# Instructions to follow:
Repeat the lines below word for word, leaving out the pictures.

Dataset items
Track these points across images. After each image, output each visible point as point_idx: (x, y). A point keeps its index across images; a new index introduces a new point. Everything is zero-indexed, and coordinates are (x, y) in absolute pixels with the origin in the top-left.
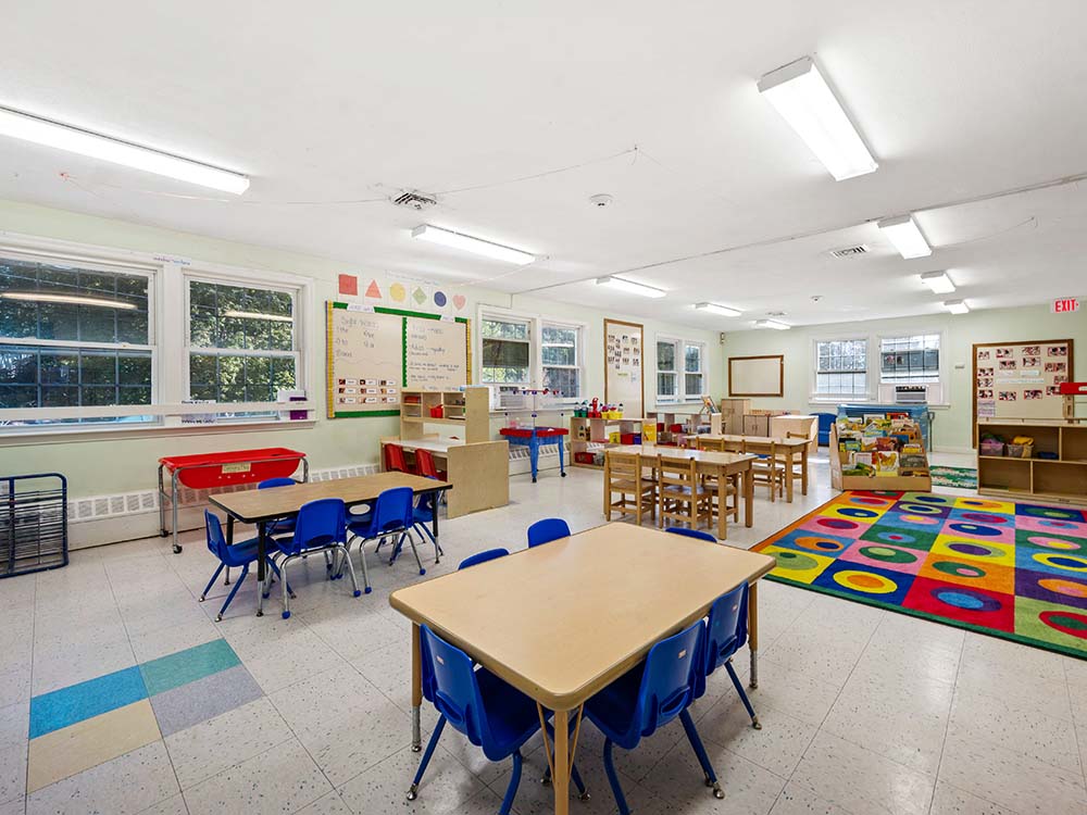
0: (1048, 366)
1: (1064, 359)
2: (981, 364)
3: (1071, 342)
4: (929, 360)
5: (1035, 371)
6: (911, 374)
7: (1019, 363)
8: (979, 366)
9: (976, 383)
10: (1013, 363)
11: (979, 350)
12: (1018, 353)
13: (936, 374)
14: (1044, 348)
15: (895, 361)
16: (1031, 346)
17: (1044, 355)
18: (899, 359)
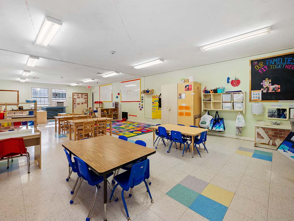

# Written answer:
Track these points across images. After each image, output each visible point as point_idx: (x, y). A point keeps its index across images; a new index introduces a new point. Everything is zero-indexed, and coordinates are (x, y) in absolute pixels with the origin in the top-left.
0: (1048, 366)
1: (1064, 359)
2: (981, 364)
3: (1071, 342)
4: (929, 360)
5: (1035, 371)
6: (911, 374)
7: (1019, 363)
8: (979, 366)
9: (976, 383)
10: (1013, 363)
11: (979, 350)
12: (1018, 353)
13: (936, 374)
14: (1044, 348)
15: (895, 361)
16: (1031, 346)
17: (1044, 355)
18: (899, 359)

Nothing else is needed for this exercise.